Asked in Kentucky about Oz’s chances to win the Senate seat, McConnell said he thinks the GOP nominee — who has been painted as an out-of-touch elite from New Jersey by Fetterman’s campaign — has “a great shot at winning.”
“I have great confidence. I think Oz has a great shot at winning,” McConnell told reporters.
The comments came after the Senate leader on Friday hosted a fundraiser for Oz, Georgia Senate candidate Hershel Walker and Rep. Ted Budd (R-N.C.), who is running for the upper chamber in North Carolina, all of whom have the backing of former President Trump.
McConnell pointed to that event as proof that he has faith in Oz.
“I don’t think I would have had him here if I didn’t think that,” the Kentucky Republican said.
McConnell’s public votes of confidence for Oz comes despite the television doctor-turned-Republican politician consistently polling behind Fetterman in Pennsylvania’s Senate race. According to FiveThirtyEight’s average of polls, Oz is trailing Fetterman, with 39.2 percent to Fetterman’s 48.2 percent.
And his comments come on the heels of a number of gaffs and controversies that have engulfed the Oz campaign — the most recent being the crudité squabble.
The Fetterman campaign earlier this month resurfaced a video Oz first posted in April that showed him shopping for “crudité” in a local grocery store as a way to show the effects of inflation. The lieutenant governor criticized Oz for using the French word to describe a “veggie tray” and for mispronouncing the name of the supermarket.
The ploy raked in more than $500,000 in the 24 hours as the video spread.
Oz’s campaign tried to hit Fetterman — who recently had a stroke — back for the video, with his senior communications adviser writing in a statement, “If John Fetterman had ever eaten a vegetable in his life, then maybe he wouldn’t have had a major stroke and wouldn’t be in the position of having to lie about it constantly.” But the response attracted even more criticism.
The Pennsylvania Senate election has been one of the most closely watched races this cycle, as Republicans look to tip the 50-50 chamber in their direction come November.
McConnell was bullish about his party’s chances of taking control of the Senate last year, saying November 2022 would be “very good” for Republicans.

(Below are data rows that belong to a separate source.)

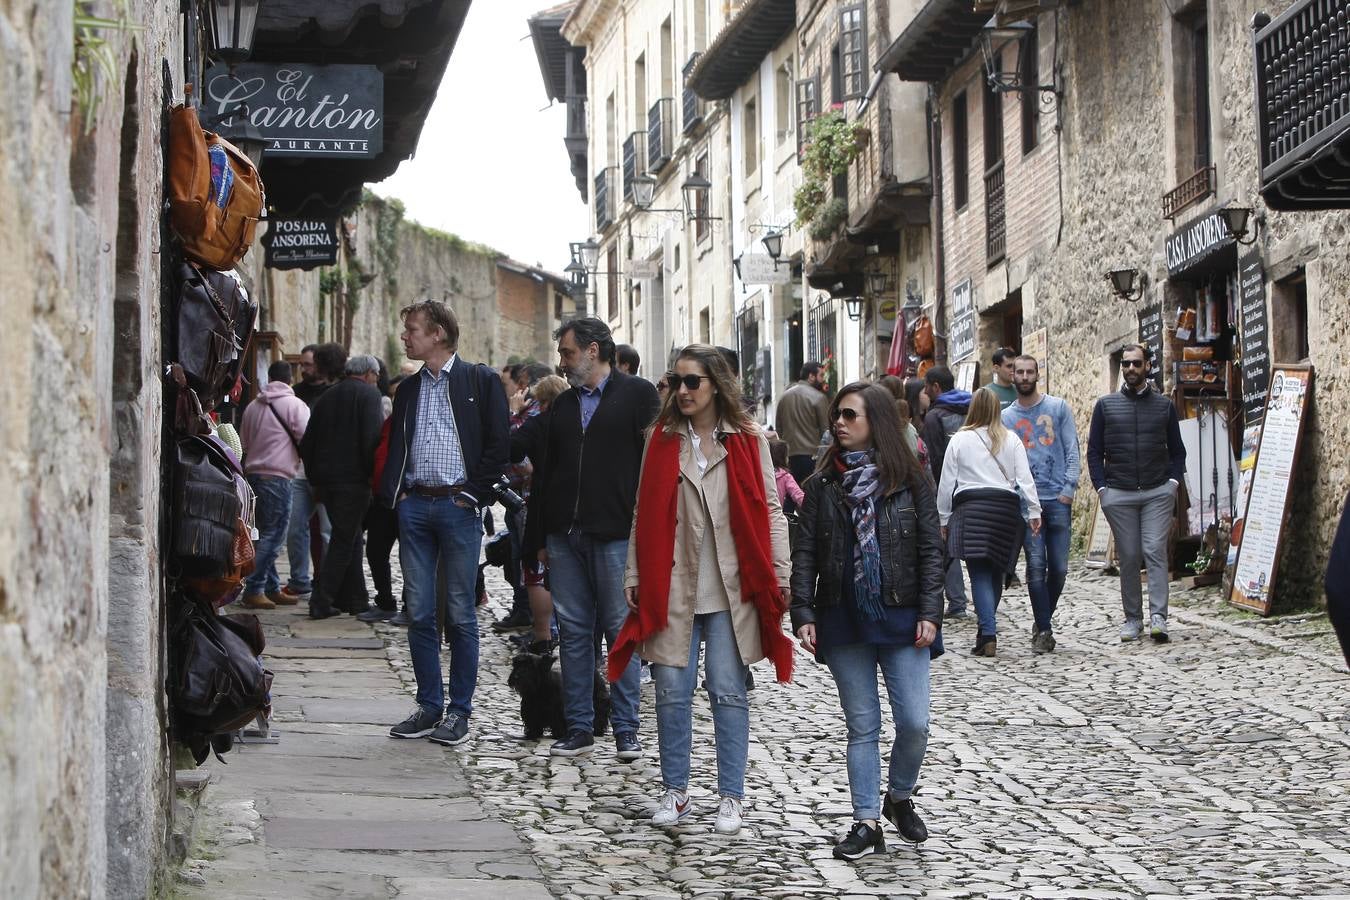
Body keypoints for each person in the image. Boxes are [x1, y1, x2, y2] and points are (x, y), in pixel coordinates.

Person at [610, 344, 793, 835]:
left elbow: (771, 509)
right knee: (671, 690)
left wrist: (780, 572)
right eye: (677, 380)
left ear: (716, 385)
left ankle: (731, 797)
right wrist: (633, 573)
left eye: (693, 381)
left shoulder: (747, 439)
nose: (683, 391)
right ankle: (676, 790)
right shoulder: (661, 439)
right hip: (673, 582)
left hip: (732, 585)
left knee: (728, 691)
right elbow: (641, 512)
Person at [791, 382, 943, 860]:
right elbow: (806, 553)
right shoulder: (821, 486)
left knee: (915, 723)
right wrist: (803, 611)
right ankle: (865, 822)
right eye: (837, 415)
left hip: (902, 616)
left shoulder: (912, 479)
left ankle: (898, 797)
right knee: (863, 725)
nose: (838, 422)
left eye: (849, 415)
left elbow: (931, 551)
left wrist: (930, 612)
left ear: (875, 421)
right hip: (843, 616)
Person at [528, 317, 660, 760]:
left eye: (567, 353)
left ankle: (626, 729)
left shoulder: (638, 395)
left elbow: (655, 466)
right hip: (565, 534)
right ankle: (579, 726)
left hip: (616, 533)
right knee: (575, 632)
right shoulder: (562, 406)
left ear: (593, 350)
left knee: (620, 631)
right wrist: (539, 537)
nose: (561, 363)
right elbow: (545, 475)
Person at [380, 300, 509, 745]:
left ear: (437, 333)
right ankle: (428, 705)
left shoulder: (480, 380)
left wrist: (476, 493)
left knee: (459, 613)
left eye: (412, 329)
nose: (405, 336)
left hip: (458, 508)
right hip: (416, 505)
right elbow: (397, 445)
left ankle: (459, 711)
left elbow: (498, 444)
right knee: (418, 611)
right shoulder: (410, 389)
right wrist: (395, 496)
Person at [1087, 343, 1186, 643]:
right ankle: (1133, 618)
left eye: (1136, 364)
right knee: (1129, 556)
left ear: (1147, 367)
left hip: (1157, 491)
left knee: (1154, 551)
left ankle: (1159, 618)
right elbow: (1094, 451)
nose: (1130, 369)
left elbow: (1177, 452)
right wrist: (1102, 488)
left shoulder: (1164, 406)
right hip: (1119, 492)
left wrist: (1172, 484)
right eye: (1126, 364)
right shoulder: (1106, 406)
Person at [938, 388, 1041, 657]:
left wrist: (943, 518)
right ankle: (986, 630)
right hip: (1005, 511)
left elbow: (947, 482)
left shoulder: (959, 440)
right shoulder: (1012, 439)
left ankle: (988, 632)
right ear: (997, 410)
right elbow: (1024, 478)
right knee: (997, 571)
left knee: (980, 573)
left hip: (971, 509)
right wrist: (1034, 511)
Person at [1002, 355, 1080, 653]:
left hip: (1057, 498)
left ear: (1037, 374)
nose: (1024, 376)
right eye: (1019, 372)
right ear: (1012, 376)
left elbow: (1071, 448)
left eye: (1029, 372)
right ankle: (1044, 629)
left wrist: (1069, 488)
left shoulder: (1057, 408)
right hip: (1026, 503)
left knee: (1059, 568)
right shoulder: (1006, 418)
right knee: (1036, 566)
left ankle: (1042, 616)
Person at [299, 355, 385, 620]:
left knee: (351, 536)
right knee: (343, 540)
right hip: (353, 482)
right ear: (370, 373)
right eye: (377, 375)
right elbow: (372, 440)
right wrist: (373, 479)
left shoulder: (327, 396)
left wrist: (315, 478)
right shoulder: (369, 396)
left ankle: (355, 599)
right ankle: (321, 599)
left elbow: (307, 442)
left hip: (327, 482)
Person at [238, 360, 310, 610]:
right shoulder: (295, 405)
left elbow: (244, 444)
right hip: (278, 476)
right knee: (274, 535)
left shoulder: (252, 407)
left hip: (254, 475)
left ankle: (270, 587)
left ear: (269, 377)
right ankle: (255, 588)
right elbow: (306, 439)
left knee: (261, 532)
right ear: (291, 378)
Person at [281, 342, 342, 603]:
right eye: (303, 365)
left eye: (310, 364)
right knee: (295, 528)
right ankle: (299, 580)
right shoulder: (295, 394)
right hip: (299, 470)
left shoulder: (335, 394)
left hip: (326, 474)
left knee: (328, 531)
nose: (306, 369)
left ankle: (327, 584)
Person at [921, 366, 972, 619]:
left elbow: (935, 458)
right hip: (974, 486)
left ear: (936, 387)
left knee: (946, 545)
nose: (924, 390)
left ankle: (957, 602)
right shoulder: (972, 408)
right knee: (974, 546)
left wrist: (939, 496)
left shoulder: (934, 417)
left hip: (947, 489)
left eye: (926, 386)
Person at [358, 372, 405, 623]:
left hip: (405, 498)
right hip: (383, 498)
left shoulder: (416, 422)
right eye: (395, 394)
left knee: (409, 555)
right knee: (376, 551)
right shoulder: (389, 422)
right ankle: (385, 601)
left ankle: (411, 605)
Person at [776, 362, 831, 486]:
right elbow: (826, 431)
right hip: (812, 456)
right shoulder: (819, 397)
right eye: (821, 375)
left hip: (790, 456)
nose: (823, 379)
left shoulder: (784, 397)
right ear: (811, 376)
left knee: (792, 495)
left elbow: (778, 429)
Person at [769, 440, 804, 512]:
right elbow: (798, 495)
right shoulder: (785, 476)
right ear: (783, 458)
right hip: (776, 513)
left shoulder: (763, 473)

But he has since changed his tone as a number of GOP nominees are struggling to overcome their Democratic opponents in the polls.
Earlier this month, McConnell said Republicans had a better chance of flipping the House than the Senate, citing “candidate quality,” which was seen as a veiled reference to Oz, Walker and other GOP nominees supported by Trump.
Democrats are currently favored to win control of the Senate over Republicans in November, according to FiveThirtyEight, 67 percent to 33 percent.
“I think there’s probably a greater likelihood the House flips than the Senate. Senate races are just different — they’re statewide, candidate quality has a lot to do with the outcome,” McConnell said.
Asked during an interview on Fox Business Network last week if he thought McConnell was talking about him, Oz said “he was not,” pointing to contributions McConnell has made in the race.
Despite his concerns, McConnell is throwing his weight behind the Republican nominees in hopes of taking control of the Senate in November.
McConnell was also asked on Monday why he decided to hold a fundraiser last week for Oz, Walker and Budd in particular.
“I pick out three of our candidates every summer that I think have the best shot at winning and invite them and I picked these three because I thought they were in critical states and had a good chance of winning,” he said.
The Senate leader noted that he holds a similar fundraiser every August, and said last week’s event was scheduled roughly six weeks ago.